First, you have to learn the lingo. The 2009 book, Investing in Gold, by Jonathan Spall, has a helpful Glossary of Terms following 12 chapters that cover gold mining, refining, lenders and borrowers of gold, bullion banks, gold exchanges, myths and reality, etc.

See if you can define the following, then see the book’s definitions (below):

Terms:
1. Aliquot.
2. At the Money.
3. Backwardation.
4. Bear Market.
5. Bull Market. 6. Bullion.
7. Call option.
8. CIF.
9. European-Style Option.
10. Fineness.
11. FOB.
12. Gold Fixing.
13. Krugerrand.
14. Maple Leaf.
15. Precious Metals.

 Definitions:
1. A small representative sample taken from a precious metals bar for assay to determine its fine precious metals content.

2. Refers to an option strike price that is equal to the current market price of the underlying asset.

3. A market situation when prices for future delivery are lower than the spot price, caused by shortage or tightness of supply.

4. A market in which the trend is for prices to decline.

5. A market in which the trend is for prices to increase.

6. The generic word for gold and silver in bar or ingot form.

7. An option that gives the purchaser the right, but not the obligation, to buy an asset at a predetermined price on or by a set date.

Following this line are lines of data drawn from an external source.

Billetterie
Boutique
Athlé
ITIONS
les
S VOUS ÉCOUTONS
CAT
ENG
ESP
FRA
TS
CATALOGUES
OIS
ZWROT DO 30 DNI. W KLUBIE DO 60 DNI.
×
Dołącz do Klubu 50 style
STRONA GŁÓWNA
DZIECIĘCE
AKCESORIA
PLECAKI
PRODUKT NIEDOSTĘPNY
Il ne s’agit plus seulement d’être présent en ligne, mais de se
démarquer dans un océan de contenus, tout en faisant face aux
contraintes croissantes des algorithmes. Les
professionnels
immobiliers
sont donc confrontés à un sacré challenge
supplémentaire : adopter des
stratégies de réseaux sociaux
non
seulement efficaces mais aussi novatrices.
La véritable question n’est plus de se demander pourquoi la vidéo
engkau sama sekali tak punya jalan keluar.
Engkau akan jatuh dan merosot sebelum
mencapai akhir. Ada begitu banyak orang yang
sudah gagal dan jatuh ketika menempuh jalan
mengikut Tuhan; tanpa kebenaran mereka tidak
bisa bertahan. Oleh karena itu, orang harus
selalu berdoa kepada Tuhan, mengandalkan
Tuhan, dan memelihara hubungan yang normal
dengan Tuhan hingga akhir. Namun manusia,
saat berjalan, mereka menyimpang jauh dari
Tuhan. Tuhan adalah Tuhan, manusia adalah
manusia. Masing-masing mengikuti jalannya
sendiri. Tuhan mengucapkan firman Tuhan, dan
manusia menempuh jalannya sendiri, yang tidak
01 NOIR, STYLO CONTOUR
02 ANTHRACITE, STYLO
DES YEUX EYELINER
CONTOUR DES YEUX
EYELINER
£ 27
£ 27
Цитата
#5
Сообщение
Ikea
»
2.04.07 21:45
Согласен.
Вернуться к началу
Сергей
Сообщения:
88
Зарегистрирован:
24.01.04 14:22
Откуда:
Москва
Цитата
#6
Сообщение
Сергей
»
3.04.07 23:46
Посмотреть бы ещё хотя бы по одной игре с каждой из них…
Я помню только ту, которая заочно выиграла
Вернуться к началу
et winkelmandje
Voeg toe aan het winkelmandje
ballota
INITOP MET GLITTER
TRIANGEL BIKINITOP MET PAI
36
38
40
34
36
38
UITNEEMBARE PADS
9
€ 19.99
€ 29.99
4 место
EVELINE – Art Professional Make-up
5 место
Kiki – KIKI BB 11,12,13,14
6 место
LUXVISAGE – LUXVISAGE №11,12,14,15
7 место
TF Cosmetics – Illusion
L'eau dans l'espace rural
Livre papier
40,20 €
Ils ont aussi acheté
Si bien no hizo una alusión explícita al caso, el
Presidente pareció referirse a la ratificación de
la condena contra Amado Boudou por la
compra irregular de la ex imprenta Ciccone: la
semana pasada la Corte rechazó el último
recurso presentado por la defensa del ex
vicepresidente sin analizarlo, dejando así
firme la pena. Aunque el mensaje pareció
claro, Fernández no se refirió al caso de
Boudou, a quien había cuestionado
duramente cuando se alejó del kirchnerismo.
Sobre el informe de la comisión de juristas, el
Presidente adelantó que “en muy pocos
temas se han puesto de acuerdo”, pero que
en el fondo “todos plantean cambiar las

8. Cost, Insurance, and Freight.

9. An option that can only be exercised on the expiry date.

10. The proportion of precious metal in an alloy expressed in parts per 1,000.

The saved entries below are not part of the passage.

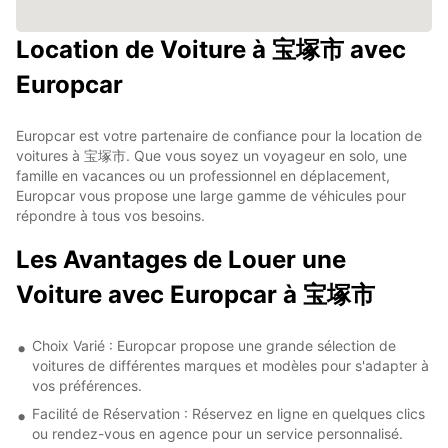
Location de Voiture à 宝塚市 avec
Europcar
Europcar est votre partenaire de confiance pour la location de
voitures à 宝塚市. Que vous soyez un voyageur en solo, une
famille en vacances ou un professionnel en déplacement,
Europcar vous propose une large gamme de véhicules pour
répondre à tous vos besoins.
Les Avantages de Louer une
Voiture avec Europcar à 宝塚市
Choix Varié : Europcar propose une grande sélection de
voitures de différentes marques et modèles pour s'adapter à
vos préférences.
Facilité de Réservation : Réservez en ligne en quelques clics
ou rendez-vous en agence pour un service personnalisé.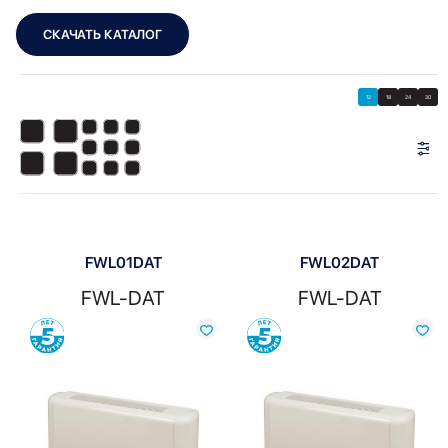
СКАЧАТЬ КАТАЛОГ
Showing all 10 results
Показать
Показать фильтры
12
18
24
30
Показать:
FWL01DAT
FWL02DAT
FWL-DAT
FWL-DAT
Сравнить
Сравнить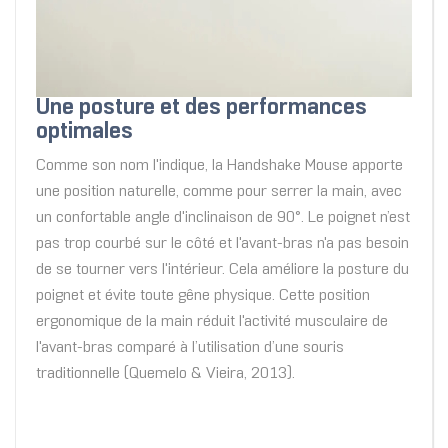
Une posture et des performances
optimales
Comme son nom l'indique, la Handshake Mouse apporte
une position naturelle, comme pour serrer la main, avec
un confortable angle d'inclinaison de 90°. Le poignet n’est
pas trop courbé sur le côté et l'avant-bras n'a pas besoin
de se tourner vers l'intérieur. Cela améliore la posture du
poignet et évite toute gêne physique. Cette position
ergonomique de la main réduit l'activité musculaire de
l'avant-bras comparé à l’utilisation d’une souris
traditionnelle (Quemelo & Vieira, 2013).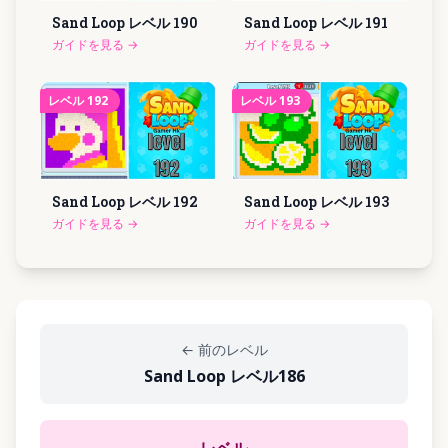
Sand Loop レベル
190
Sand Loop レベル
191
ガイドを見る
→
ガイドを見る
→
レベル
192
レベル
193
Sand Loop レベル
192
Sand Loop レベル
193
ガイドを見る
→
ガイドを見る
→
←
前のレベル
Sand Loop レベル186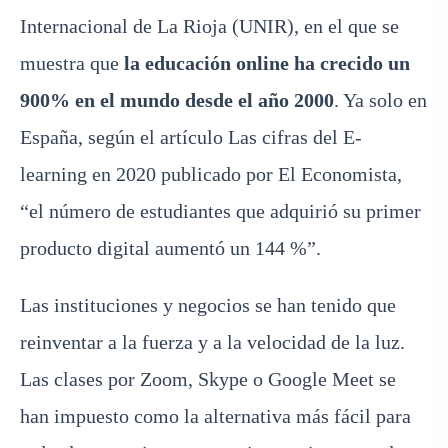
Internacional de La Rioja (UNIR), en el que se
muestra que
la educación online ha crecido un
900% en el mundo desde el año 2000
. Ya solo en
España, según el artículo Las cifras del E-
learning en 2020 publicado por El Economista,
“el número de estudiantes que adquirió su primer
producto digital aumentó un 144 %”.
Las instituciones y negocios se han tenido que
reinventar a la fuerza y a la velocidad de la luz.
Las clases por Zoom, Skype o Google Meet se
han impuesto como la alternativa más fácil para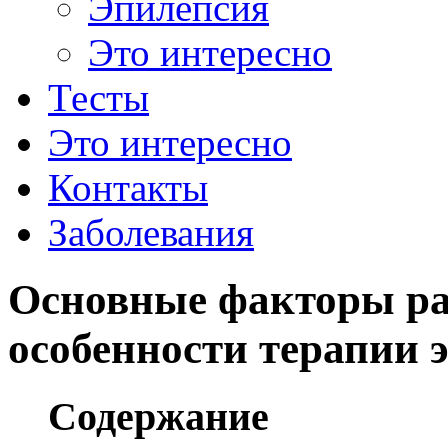
Эпилепсия
Это интересно
Тесты
Это интересно
Контакты
Заболевания
Основные факторы ра
особенности терапии 
Содержание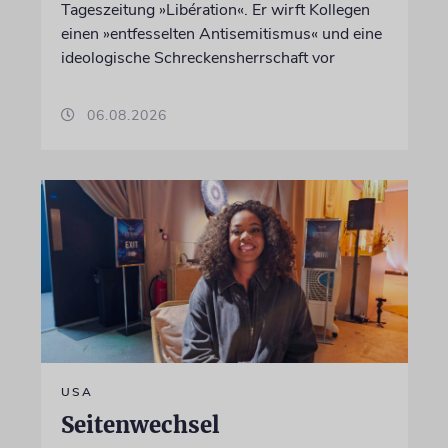
Tageszeitung »Libération«. Er wirft Kollegen
einen »entfesselten Antisemitismus« und eine
ideologische Schreckensherrschaft vor
06.08.2026
USA
Seitenwechsel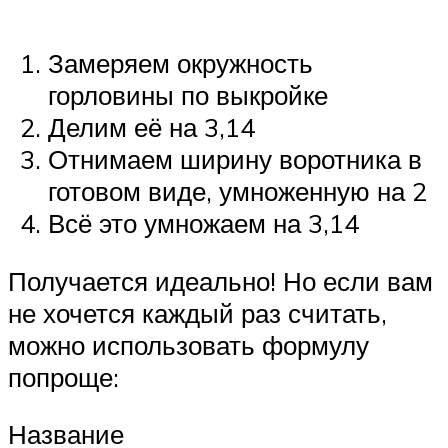
Замеряем окружность
горловины по выкройке
Делим её на 3,14
Отнимаем ширину воротника в
готовом виде, умноженную на 2
Всё это умножаем на 3,14
Получается идеально! Но если вам
не хочется каждый раз считать,
можно использовать формулу
попроще:
Название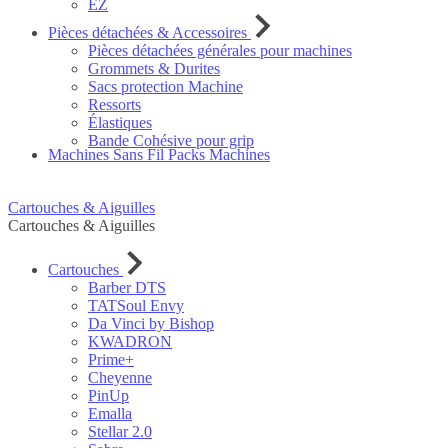
EZ
Pièces détachées & Accessoires
Pièces détachées générales pour machines
Grommets & Durites
Sacs protection Machine
Ressorts
Élastiques
Bande Cohésive pour grip
Machines Sans Fil
Packs Machines
Cartouches & Aiguilles
Cartouches & Aiguilles
Cartouches
Barber DTS
TATSoul Envy
Da Vinci by Bishop
KWADRON
Prime+
Cheyenne
PinUp
Emalla
Stellar 2.0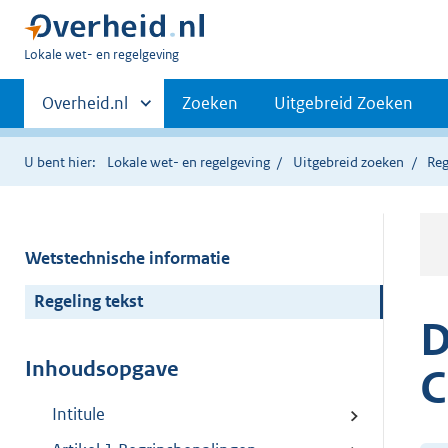
U
Lokale wet- en regelgeving
bent
Primaire
hier:
Andere
Overheid.nl
Zoeken
Uitgebreid Zoeken
sites
navigatie
binnen
U bent hier:
Lokale wet- en regelgeving
Uitgebreid zoeken
Reg
Wetstechnische informatie
Regeling tekst
D
Inhoudsopgave
C
Intitule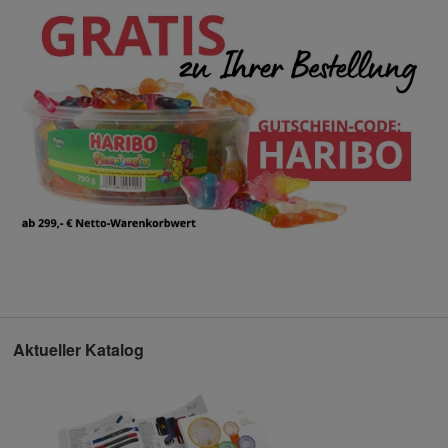
Aktueller Katalog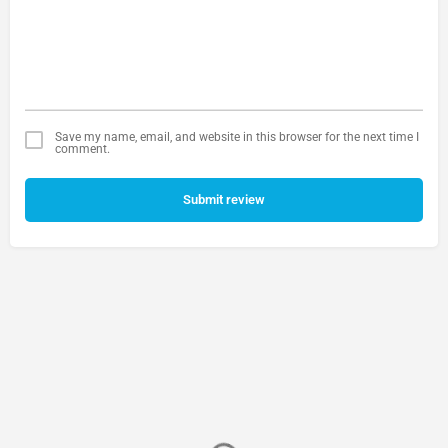
Save my name, email, and website in this browser for the next time I
comment.
Submit review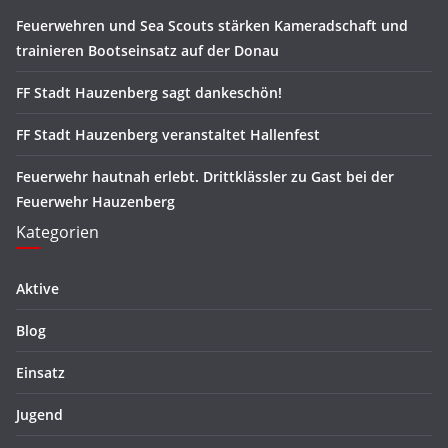
Feuerwehren und Sea Scouts stärken Kameradschaft und
trainieren Bootseinsatz auf der Donau
FF Stadt Hauzenberg sagt dankeschön!
FF Stadt Hauzenberg veranstaltet Hallenfest
Feuerwehr hautnah erlebt. Drittklässler zu Gast bei der
Feuerwehr Hauzenberg
Kategorien
Aktive
Blog
Einsatz
Jugend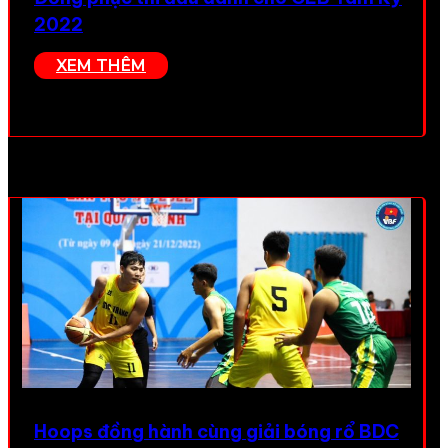
2022
XEM THÊM
Hoops đồng hành cùng giải bóng rổ BDC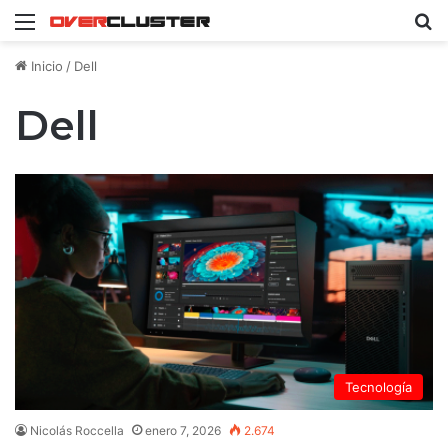
Menú
B
Inicio
/
Dell
Dell
Tecnología
Nicolás Roccella
enero 7, 2026
2.674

11. Free On Board. A FOB price usually includes the cost of transport, insurance, and loading onto a vessel at the port of departure.

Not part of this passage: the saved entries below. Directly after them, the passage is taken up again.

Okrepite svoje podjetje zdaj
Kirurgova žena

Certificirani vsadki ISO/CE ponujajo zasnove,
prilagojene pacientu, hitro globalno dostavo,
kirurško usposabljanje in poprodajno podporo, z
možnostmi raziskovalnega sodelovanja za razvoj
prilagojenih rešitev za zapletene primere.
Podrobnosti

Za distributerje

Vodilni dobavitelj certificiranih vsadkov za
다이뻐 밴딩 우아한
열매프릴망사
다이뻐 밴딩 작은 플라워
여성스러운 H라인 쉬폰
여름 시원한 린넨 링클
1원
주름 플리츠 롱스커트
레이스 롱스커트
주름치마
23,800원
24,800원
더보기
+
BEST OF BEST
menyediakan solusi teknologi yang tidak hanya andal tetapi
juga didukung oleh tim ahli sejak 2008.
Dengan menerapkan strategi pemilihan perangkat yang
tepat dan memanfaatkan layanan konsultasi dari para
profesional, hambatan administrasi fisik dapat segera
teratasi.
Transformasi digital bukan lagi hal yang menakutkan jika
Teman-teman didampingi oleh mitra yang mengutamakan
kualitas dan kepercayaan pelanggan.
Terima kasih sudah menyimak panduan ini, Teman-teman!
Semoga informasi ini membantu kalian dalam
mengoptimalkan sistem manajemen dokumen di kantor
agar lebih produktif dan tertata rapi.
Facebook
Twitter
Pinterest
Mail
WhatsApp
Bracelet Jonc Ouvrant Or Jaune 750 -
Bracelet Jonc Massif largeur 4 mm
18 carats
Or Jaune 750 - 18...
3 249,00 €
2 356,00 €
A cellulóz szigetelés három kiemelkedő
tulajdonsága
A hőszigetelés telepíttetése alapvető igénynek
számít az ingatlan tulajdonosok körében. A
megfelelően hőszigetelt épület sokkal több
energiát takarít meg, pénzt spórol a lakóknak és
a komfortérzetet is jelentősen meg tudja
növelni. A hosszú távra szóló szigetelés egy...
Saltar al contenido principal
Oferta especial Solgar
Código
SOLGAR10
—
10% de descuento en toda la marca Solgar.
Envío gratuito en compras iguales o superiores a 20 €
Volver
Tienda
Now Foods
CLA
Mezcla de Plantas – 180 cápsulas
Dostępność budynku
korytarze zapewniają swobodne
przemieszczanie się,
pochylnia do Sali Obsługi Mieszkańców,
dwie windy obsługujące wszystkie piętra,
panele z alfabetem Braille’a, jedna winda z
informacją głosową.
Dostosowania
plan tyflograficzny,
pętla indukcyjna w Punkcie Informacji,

12. Held twice each working day at 10:30 a.m. and 3:00 p.m. in the City of London.

13. South African gold coin first issued in 1967 with a fineness of 916.6.

14. Canadian gold coin with a fineness of 999.9 or platinum coin with a fineness of 999.5.

15. Metals of great value being gold, silver, platinum, palladium, and other platinum group metals.